Jews and Booze

by Suzanne Walters Gray MFA ’04

If you had lived in pre-industrial Poland, chances are you’d have spent a lot of time at the local tavern. And not just to drink away your cares: the tavern was the center of the village, serving as the local restaurant, hotel, general store, bank, and meeting hall. Although most people in Poland were Christian, the taverns were usually run by Jews—that is, until the 19th century, when anti-Semitic laws expelled them from this profitable industry.

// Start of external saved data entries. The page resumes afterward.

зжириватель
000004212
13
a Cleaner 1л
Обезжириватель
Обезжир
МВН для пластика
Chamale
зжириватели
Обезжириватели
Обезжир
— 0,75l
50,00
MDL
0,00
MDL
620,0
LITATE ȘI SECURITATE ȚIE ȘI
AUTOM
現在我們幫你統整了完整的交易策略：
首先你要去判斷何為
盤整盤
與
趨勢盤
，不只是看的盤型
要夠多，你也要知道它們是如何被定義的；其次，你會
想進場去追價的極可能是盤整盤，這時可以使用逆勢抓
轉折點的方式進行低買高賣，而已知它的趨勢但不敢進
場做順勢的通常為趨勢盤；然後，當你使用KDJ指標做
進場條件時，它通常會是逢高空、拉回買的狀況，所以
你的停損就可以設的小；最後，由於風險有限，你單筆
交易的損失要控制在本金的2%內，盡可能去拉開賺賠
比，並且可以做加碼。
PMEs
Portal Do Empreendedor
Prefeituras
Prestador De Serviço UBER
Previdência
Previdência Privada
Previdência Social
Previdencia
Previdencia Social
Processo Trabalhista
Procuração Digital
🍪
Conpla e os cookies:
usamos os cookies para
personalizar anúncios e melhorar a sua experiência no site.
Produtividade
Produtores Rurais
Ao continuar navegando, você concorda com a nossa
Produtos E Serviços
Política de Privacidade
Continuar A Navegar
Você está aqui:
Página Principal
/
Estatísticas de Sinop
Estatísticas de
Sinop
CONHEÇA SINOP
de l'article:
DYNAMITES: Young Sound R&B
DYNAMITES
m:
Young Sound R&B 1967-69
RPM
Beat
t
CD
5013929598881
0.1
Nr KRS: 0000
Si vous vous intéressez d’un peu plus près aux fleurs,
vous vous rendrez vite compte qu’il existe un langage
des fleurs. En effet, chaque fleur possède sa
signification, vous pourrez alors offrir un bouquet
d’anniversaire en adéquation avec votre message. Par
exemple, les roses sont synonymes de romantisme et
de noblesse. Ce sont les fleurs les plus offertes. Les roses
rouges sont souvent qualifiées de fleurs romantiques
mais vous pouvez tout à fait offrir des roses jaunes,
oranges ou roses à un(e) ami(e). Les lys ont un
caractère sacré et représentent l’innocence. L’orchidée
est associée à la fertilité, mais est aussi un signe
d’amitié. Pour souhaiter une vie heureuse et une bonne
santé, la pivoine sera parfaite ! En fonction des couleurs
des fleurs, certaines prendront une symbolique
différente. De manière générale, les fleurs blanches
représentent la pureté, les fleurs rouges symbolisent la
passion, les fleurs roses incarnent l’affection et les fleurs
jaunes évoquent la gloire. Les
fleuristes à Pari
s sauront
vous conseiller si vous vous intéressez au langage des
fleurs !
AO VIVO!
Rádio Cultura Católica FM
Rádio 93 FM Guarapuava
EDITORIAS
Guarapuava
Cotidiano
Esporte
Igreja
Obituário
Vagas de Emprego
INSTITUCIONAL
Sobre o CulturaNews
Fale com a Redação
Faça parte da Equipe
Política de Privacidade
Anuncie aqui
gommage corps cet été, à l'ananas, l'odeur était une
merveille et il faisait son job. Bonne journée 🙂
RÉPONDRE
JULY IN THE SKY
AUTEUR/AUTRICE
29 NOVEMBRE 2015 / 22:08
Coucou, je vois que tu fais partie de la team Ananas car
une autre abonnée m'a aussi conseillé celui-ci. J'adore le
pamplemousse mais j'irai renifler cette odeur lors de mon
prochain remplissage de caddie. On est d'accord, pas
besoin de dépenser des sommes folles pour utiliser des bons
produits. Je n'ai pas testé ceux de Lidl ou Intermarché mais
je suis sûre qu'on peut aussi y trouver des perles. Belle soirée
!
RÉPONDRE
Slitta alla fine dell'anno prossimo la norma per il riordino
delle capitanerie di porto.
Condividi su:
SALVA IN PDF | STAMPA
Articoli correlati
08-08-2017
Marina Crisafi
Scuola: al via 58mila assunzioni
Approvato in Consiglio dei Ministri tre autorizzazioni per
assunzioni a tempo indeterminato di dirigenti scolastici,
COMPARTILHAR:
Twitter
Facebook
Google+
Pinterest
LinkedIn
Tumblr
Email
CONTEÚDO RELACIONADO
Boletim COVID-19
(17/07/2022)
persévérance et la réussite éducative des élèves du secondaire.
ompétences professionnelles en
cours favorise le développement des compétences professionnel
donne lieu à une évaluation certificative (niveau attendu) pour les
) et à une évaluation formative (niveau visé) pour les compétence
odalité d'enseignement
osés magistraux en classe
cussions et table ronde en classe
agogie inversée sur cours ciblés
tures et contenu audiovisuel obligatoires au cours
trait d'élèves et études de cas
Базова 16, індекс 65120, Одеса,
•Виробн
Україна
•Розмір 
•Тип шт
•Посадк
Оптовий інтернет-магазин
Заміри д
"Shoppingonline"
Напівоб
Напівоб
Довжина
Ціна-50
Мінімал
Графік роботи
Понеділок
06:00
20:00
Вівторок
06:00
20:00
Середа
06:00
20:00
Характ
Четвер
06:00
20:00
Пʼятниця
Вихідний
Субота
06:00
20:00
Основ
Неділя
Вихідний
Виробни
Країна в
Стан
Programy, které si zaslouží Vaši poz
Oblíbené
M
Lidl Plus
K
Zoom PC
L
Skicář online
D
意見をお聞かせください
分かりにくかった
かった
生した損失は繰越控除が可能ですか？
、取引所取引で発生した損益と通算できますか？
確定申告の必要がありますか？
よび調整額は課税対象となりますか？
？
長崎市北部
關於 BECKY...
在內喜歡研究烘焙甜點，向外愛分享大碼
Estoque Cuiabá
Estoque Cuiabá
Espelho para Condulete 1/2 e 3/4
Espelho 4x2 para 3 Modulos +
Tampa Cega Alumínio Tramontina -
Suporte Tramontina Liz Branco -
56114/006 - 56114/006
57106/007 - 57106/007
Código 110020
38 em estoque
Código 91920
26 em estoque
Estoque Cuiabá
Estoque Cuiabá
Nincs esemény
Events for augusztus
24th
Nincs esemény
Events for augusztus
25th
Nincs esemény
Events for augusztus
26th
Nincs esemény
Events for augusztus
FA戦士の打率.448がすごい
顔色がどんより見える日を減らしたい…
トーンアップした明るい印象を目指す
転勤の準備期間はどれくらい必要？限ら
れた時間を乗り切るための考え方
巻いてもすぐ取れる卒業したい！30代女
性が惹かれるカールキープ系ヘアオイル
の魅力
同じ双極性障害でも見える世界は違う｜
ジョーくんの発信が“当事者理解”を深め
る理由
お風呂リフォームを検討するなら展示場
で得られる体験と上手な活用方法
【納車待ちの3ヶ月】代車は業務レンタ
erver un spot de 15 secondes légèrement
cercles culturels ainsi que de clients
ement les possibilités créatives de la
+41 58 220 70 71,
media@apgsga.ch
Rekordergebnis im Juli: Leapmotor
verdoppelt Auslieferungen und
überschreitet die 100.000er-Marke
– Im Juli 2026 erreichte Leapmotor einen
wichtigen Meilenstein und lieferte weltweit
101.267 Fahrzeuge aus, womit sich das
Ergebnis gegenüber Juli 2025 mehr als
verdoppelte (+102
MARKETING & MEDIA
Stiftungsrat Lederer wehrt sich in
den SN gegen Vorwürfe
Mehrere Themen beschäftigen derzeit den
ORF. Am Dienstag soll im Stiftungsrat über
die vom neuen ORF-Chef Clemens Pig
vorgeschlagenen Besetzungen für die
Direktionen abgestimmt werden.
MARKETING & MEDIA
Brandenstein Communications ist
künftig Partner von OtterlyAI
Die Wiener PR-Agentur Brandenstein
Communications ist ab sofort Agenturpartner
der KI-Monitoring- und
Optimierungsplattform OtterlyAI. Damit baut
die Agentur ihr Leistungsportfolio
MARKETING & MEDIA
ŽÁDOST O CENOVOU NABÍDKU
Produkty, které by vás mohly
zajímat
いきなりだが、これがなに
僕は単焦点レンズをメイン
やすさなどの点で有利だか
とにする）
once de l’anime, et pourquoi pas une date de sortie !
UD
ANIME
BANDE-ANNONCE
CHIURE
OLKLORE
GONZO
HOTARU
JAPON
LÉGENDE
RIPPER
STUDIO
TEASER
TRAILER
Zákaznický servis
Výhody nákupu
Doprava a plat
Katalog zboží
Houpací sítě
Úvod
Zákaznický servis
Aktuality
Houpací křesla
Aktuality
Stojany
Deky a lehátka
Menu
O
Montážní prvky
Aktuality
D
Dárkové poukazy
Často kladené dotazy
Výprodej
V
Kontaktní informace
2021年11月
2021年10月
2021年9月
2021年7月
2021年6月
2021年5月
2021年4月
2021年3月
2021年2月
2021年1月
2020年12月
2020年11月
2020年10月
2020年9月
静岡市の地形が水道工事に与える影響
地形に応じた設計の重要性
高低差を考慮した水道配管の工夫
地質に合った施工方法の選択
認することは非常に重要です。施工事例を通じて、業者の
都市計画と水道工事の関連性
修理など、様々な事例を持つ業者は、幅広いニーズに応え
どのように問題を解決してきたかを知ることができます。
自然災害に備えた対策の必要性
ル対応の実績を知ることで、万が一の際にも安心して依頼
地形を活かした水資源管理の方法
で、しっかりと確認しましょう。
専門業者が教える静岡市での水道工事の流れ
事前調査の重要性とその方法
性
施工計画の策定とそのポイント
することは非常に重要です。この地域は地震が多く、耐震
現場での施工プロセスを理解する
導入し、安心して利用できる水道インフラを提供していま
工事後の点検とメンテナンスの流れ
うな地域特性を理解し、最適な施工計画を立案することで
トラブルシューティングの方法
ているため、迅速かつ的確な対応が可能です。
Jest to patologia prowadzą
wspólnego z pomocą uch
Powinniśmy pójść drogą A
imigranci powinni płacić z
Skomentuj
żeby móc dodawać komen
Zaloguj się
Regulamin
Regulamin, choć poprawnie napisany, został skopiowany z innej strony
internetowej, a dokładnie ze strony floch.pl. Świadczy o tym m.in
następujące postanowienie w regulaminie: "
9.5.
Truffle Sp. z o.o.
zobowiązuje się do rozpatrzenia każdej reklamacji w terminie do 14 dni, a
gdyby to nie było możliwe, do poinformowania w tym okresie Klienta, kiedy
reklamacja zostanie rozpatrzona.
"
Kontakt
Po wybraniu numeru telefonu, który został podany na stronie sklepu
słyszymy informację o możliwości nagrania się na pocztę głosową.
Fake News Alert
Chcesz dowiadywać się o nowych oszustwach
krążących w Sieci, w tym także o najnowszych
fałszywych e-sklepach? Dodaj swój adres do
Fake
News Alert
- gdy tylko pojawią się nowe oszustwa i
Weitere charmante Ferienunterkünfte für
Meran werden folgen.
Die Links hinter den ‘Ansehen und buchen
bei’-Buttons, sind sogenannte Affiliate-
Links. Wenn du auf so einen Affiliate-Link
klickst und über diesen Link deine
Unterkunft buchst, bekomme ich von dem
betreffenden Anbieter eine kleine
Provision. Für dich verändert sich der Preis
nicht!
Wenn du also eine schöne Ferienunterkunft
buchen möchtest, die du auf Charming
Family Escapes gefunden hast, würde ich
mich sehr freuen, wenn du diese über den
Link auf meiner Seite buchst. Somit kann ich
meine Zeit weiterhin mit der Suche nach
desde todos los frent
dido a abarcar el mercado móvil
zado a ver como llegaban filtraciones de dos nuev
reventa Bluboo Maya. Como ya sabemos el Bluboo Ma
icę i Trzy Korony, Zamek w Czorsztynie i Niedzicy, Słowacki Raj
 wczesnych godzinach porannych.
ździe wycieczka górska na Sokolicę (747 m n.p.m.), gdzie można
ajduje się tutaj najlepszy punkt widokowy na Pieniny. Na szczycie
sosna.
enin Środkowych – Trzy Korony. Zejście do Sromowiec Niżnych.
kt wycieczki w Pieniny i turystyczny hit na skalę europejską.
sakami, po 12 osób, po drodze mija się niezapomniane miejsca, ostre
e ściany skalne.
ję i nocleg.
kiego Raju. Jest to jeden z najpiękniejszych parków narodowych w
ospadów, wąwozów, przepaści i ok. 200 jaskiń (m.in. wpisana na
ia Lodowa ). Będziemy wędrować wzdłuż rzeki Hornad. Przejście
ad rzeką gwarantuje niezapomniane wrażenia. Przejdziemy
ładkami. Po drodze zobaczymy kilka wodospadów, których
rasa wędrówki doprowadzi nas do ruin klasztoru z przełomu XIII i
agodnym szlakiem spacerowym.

So history tells us. But religion faculty member Glenn Dynner says that history is wrong. In the book that he’s currently writing, tentatively titled “Yankel’s Tavern: Jews, Liquor, and Life in the Kingdom of Poland,” Dynner argues that despite the laws, Jews never left the liquor business. Instead, they went underground and thrived throughout the 19th century.

Dynner’s assertions are based on his research at the Polish Archives, where he examined the original documents upon which historians had based their conclusions about the demise of the tavern-keepers. He found that previous researchers had missed some key details and misinterpreted others. He also unearthed a wealth of evidence—including letters from tavern-keepers to rabbis asking for business advice—supporting his claim.

Dynner’s book will explore how Jewish tavern-keepers were able to thrive despite a government crackdown, and why they were an integral part of the Polish economy.

The latter point is most significant to Dynner. Taverns were the center of the public sphere, and Jews were standing at the center of the taverns. This is evidence that Polish and Jewish societies were mutually dependent for much longer than many historians supposed, and that the isolation of the Jews, made brutally apparent during the Holocaust, didn’t develop until much later, he says. “You can’t write Polish history without Jewish history—and vice versa.” Which makes sense: real life is usually more tangled than the history books make it out to be.